Nadine Shah is a young artist, but she works fast… She’s already released two EPs this year and her debut full length is due July 23rd on Apollo/R&S Records… It has the best title of any album to come out all year… Love Your Dum and Mad (produced by Ben Hillier, known for his work with the likes of Suede, Blur, Depeche Mode, and The Horrors). Shah is an enchantingly morose singer/songwriter who grew up in a sparse English town (Whitburn) and currently resides in London.  She uses little more than a piano to compose hauntingly profound numbers that sound equally as if they could’ve been conceived in the golden years of post-punk or an electrified version of the old West… or the Outback (She has drawn comparisons to Mr. Cave.)  Like Poe, her work is scary and prolific in a timeless sense… but embodies a beauty well worth staring straight in the face.  She most regularly gets compared to Mr. Cave’s former squeeze, Polly Jean… something that both flatters and confuses her.  I recently got a chance to chat with Ms. Shah… who proved to be far more light-hearted, charming, and friendly than her often apocalyptic sounds might imply… But, isn’t that always the way…

Izzy Cihak: Despite being a relatively new artist, you’ve already gained a lot of amazing critical acclaim.  Do you have any favorite critical assessments of your work, or critics that you feel like best “get” you?  Or, for that matter, any that most annoy you?  You’ve called out people for being so quick to compare you to PJ Harvey.

Nadine Shah: I’ve been pretty lucky. We’ve had a lot of very good press about my work so far… which is lovely!  I get compared to PJ Harvey a lot, but that, in no way, is a bad thing… I love her! Personally, I don’t really see the connection between our music, but I do see a similarity in our approach to music making, if that makes sense? I read something one critic wrote that I really liked, which was that my music was “A cross between Maria Callas and Interpol,” haha.

IC: What have been the highlights of your career, thus far?

NS: Sorry for the boring answer but, honestly, just making the record has been the real highlight. Seeing the project totally evolve from bedroom demos on my laptop to then having a team of super talented musicians play them and (in my opinion) one of the best producers around make it.

IC: What were the biggest influences and inspirations behind your debut?

NS: All sorts of things. Lyrically, it’s been inspired by films and books I’ve read. Sonically, I was inspired more by sound art than other music, like industrial noises. I think the way we recorded the album is interesting in that it is recorded in two different places. We recorded half the album in my Dad’s warehouse in Newcastle. My producer, Ben, made sure to capture the whole sound of the place… including traffic noise from outside and the overall enormity of the space.

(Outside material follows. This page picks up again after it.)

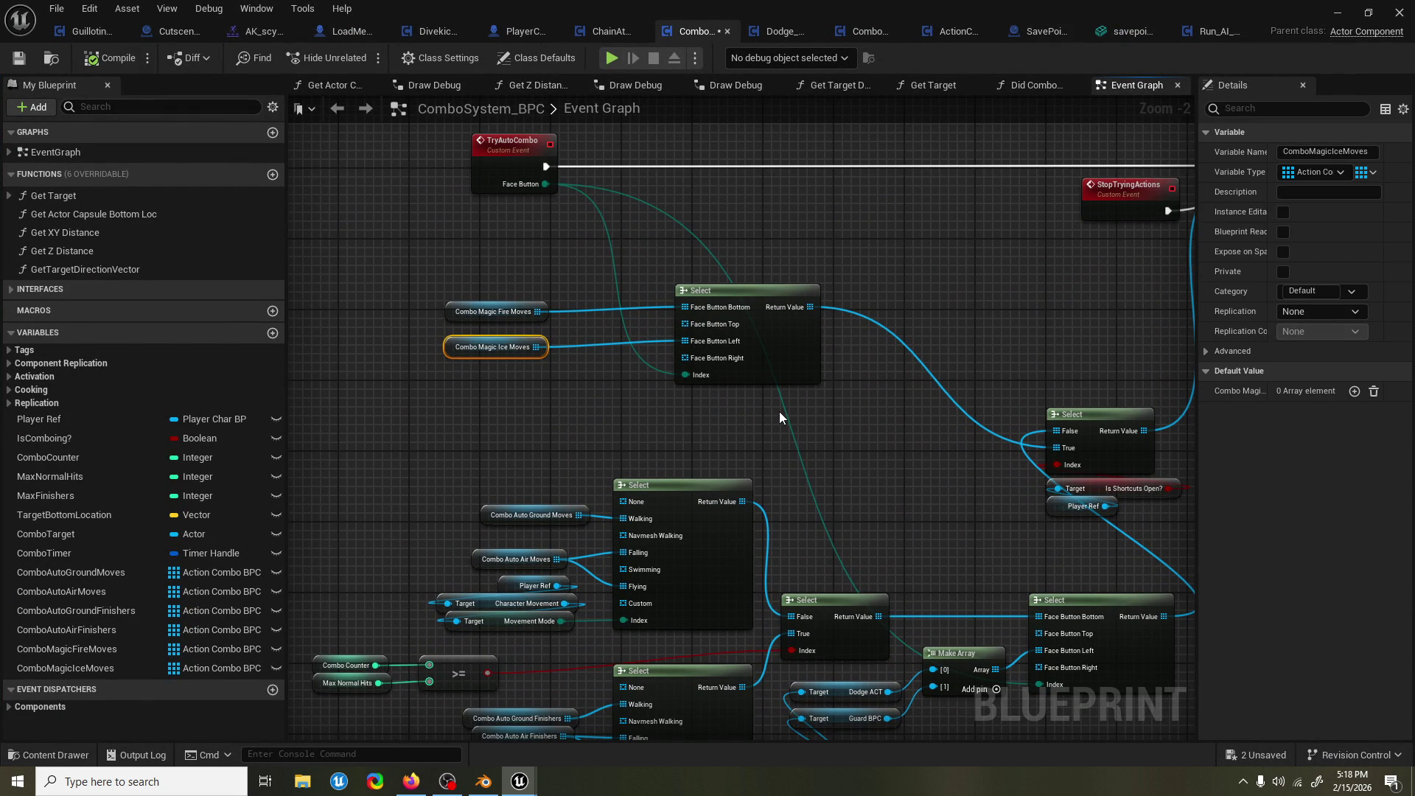
drag(778, 413, 788, 308)
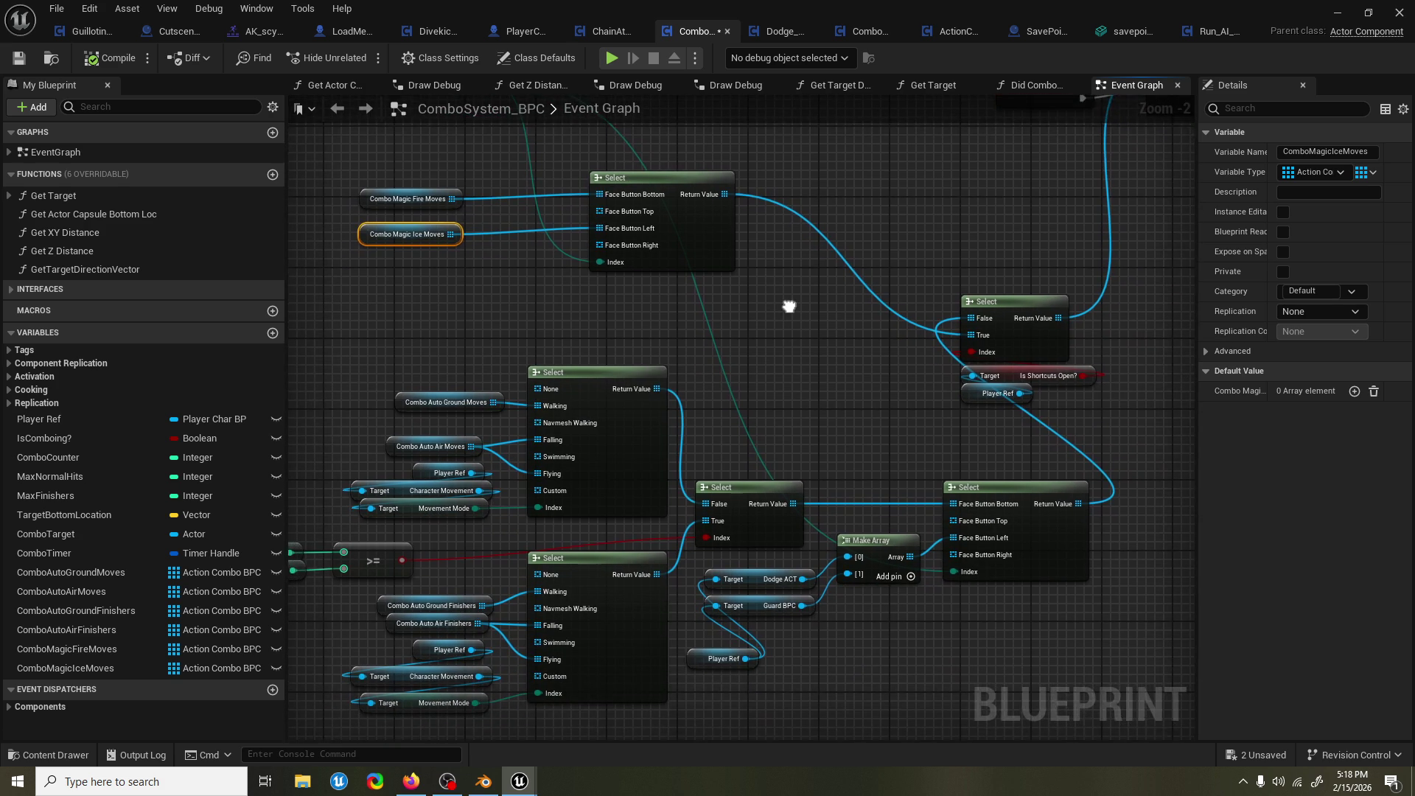
drag(767, 400, 769, 379)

IC: Do you have a particular favorite album track, or one which you feel like best represents where your sounds are going in the future?  I quite like “The Devil.”

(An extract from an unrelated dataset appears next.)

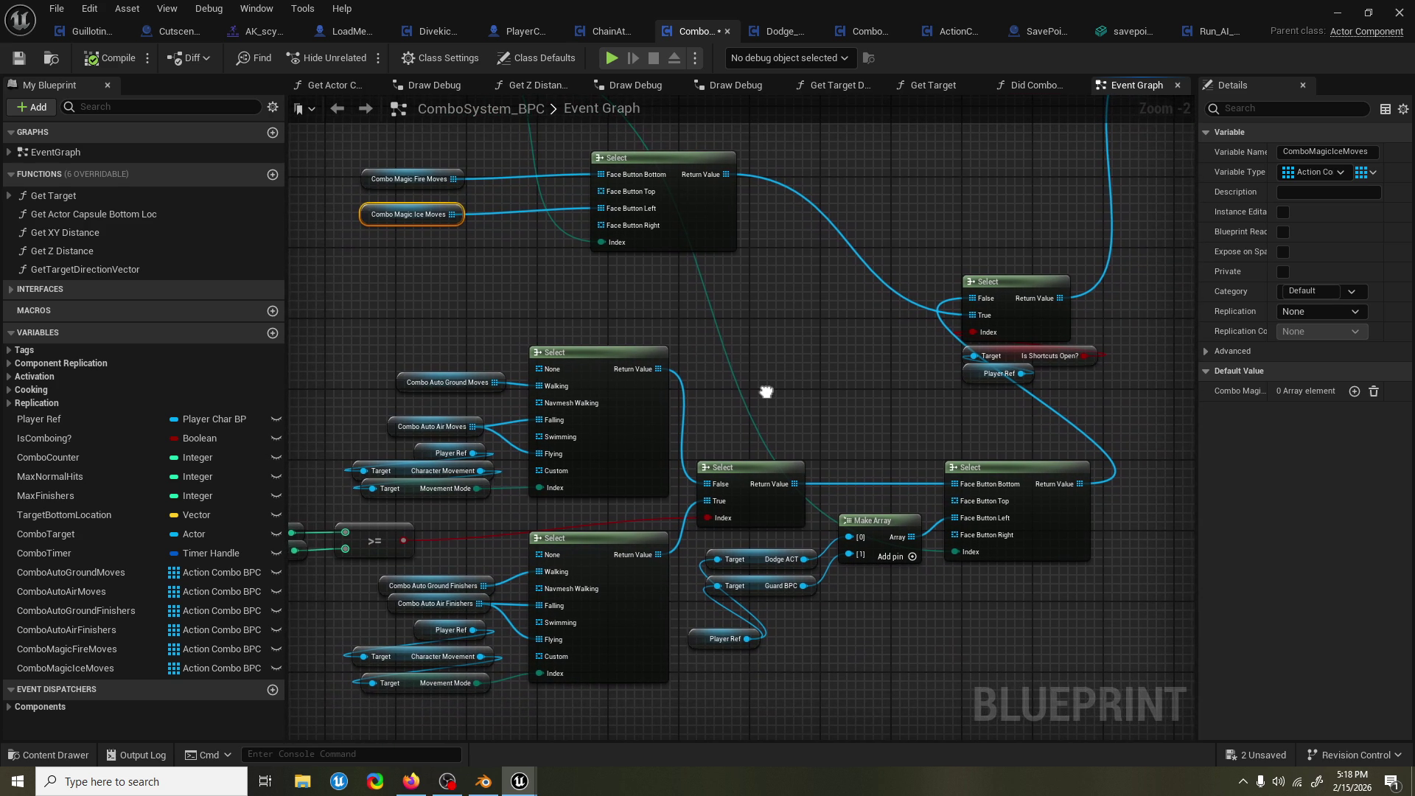
drag(761, 391, 723, 383)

NS: “The Devil” is also one of my favourite sounding tracks, kind of like a Balkan cowboy film? Haha.  I think my favourite song on the album is a track called “Floating”… Lyrically, I think it sums up the overall theme of the LP.

IC: What are you most excited for in the second half of 2013?  You have a number of upcoming shows in the UK. Any chance of a US tour this year, or early next year?  If so, what can be expected of the live experience?

NS: I’m excited/anxious for the release of the album… It’s been a long time coming. But yep, we’ve lots and lots of shows in the autumn and we’re headed to lots of different cities where I’ve not played before, so that’s exciting. I’ve no idea when our US shows will be, most likely at the very end of the year or early 2014. What can be expected of the live experience? A lot of peculiar facial expressions from me.